Aziz confirms death of Mullah Mansour
It was, however, important to note that the Pakistan government, which believes Mansour’s death in the US drone strike from Afghan soil was a setback for efforts aimed at restoration of peace in the neighbouring country, agreed to remain engaged with the quadrilateral process that besides itself involves the US, Afghanistan and China.
Mr Aziz said that Mansour’s death “had added to the complexity of the Afghan conflict”.
Elaborating his contention, he said: “We believe that this action has undermined the Afghan peace process … we believe this approach will further destabilise Afghanistan, which will have negative implications for the region, especially due to the presence of a large number of terrorist groups in Afghanistan.”
Notwithstanding its reservations, the Pakistan government renewed its commitment to peace efforts.
“Pakistan believes that a politically negotiated settlement remains the most viable option for bringing lasting peace to Afghanistan.…will continue to pursue the objective in close consultation with Afghanistan government and other members of the QCG,” Mr Aziz said.
Pakistan had earlier lodged a protest with the United States over the drone strike and described it as a violation of its sovereignty.
Mr Aziz regretted that US policy on peace in Afghanistan was marred by inconsistencies.
“On one side you want to start talks with them while on the other…you are killing them which is not a consistent attitude,” he said.
The adviser underscored that the decision at the last QCG meeting in Islamabad about continuing efforts for a politically negotiated settlement had not been respected by the US.
He opined that the QCG members would have to take “a collective decision” on how to take the process forward.
He said bilateral consultations with US, China and Afghanistan had begun to assess the situation in the aftermath of Mansour’s killing.

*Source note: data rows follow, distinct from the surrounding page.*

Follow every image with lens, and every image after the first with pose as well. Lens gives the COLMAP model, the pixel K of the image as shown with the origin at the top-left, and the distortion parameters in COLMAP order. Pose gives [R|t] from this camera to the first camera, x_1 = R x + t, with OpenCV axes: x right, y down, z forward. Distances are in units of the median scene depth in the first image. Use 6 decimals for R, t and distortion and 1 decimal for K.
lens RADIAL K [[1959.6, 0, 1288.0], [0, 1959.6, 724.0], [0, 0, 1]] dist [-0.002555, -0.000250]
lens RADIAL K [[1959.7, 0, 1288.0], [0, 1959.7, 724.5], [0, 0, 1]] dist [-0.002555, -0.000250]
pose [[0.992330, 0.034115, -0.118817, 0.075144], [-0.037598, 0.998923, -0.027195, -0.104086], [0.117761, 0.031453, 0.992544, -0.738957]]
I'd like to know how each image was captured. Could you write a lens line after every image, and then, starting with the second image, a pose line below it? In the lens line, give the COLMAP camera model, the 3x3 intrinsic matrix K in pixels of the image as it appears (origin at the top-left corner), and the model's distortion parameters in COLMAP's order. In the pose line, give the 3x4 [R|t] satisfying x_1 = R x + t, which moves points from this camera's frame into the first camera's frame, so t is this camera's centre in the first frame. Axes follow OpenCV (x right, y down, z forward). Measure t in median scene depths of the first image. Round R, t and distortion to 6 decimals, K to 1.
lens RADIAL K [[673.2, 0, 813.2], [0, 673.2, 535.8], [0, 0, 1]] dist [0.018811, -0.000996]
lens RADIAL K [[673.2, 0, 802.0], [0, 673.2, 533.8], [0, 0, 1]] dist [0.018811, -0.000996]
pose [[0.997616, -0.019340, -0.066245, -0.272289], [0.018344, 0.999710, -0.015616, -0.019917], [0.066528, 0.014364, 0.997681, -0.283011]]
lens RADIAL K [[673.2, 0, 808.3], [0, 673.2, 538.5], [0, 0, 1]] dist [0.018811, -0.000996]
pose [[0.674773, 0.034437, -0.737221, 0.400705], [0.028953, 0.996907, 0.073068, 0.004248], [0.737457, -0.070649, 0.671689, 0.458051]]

Efforts, he added, would also be made to convince the Taliban to rejoin the peace process.
Rejecting the possibility of connivance at an official level, Mr Aziz in response to a question said that Mansour had been “travelling on a fake name and passport” and it was difficult to keep eye on “each and every person”.
“I don’t think we can infer that our security agencies knew or should have known about his travels,” he emphasised.
Mr Aziz clarified that Pakistan did not look at Iran’s Chabahar port as a rival facility and was exploring possibilities of developing its links with Gwadar.
Tehran is developing Chabahar port with Indian assistance and signed an agreement with Delhi and Kabul this week for making it a transit hub.
Detractors in Pakistan see the port as providing India access to Afghanistan and Central Asia bypassing Pakistan, while Afghanistan’s reliance on Pakistan for access to Indian Ocean would also reduce.
But, Mr Aziz did not see Chabahar posing any serious challenge to Gwadar.
“These routes are all complementary to each other and economics will decide which route is used more frequently and by whom. I think, there is nothing to worry about and regional cooperation overall is a desired idea. All these ports and processes are complementary to each other,” he noted.
The adviser said that Pakistan was also enhancing its connectivity with Iran.
“There is a proposal to make Gwadar and Chabahar sister ports and a road is also being built between them. So there is no conflict,” he said.